### Text for analysis
Those who know me know there's only one sport I follow with anything resembling interest (though I've been getting more and more into MMA of late). So this is a hockey entry. Sue me.
Someone showed me Puck Daddy's new summer time waster yesterday: the 'Summer of Disappointment' (why not 'Summer of Discontent'?) detailing the lows of each of the NHL's thirty teams. I read the Islander entry (with a tremendous amount of glee, since that fan base can never suffer enough) and thought "wow, doing the Ranger one would be an exercise in madness" while reading the questions about the biggest disappointments in franchise history. I started mentally noting my answers until I found someone else already did the Rangers' entry.
I have kind of a policy against critiquing other writers, so I'll just say this. Yeeeeesh. Someone get this kid a spell check program. Oh wait. Word has one built in.
While some of our answers overlapped, the overall writing is....er....to quote my old professor Klaus Janson, it shows a lot of energy.
Having a few minutes of free time, I decided to answer the questions myself, being a bit of a history geek. So without further ado....
Puck Daddy's Summer of Disappointment: New York Rangers (Bootleg) Edition
Most Disappointing New York Rangers Team: 1992-93
Can I say all but one of them in my thirty-five years of watching this team?
If the goal is to win a Stanley Cup and every year you don’t is a disappointment but you get a banner for those disappointments, Madison Square Garden would look like a fabric store with the amount of material hanging from the ceiling.

### Task to complete
Rewrite the part of the hockey post that begins at the words "If the goal" and stops after "from the ceiling.", with "fabric store" replaced by "textile warehouse".

### Record extracts

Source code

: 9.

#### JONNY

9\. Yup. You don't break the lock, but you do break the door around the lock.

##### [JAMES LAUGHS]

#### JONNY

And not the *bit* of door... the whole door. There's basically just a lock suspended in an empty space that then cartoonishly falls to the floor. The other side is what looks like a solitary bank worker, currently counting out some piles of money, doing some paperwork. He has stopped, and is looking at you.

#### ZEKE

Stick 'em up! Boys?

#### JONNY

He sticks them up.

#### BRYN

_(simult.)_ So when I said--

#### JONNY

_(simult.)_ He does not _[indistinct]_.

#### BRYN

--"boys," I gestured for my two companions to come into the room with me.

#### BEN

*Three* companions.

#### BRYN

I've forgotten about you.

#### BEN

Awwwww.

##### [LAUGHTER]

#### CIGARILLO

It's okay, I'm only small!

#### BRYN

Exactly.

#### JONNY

### Response to this task
If the goal is to win a Stanley Cup and every year you don’t is a disappointment but you get a banner for those disappointments, Madison Square Garden would look like a textile warehouse with the amount of material hanging from the ceiling.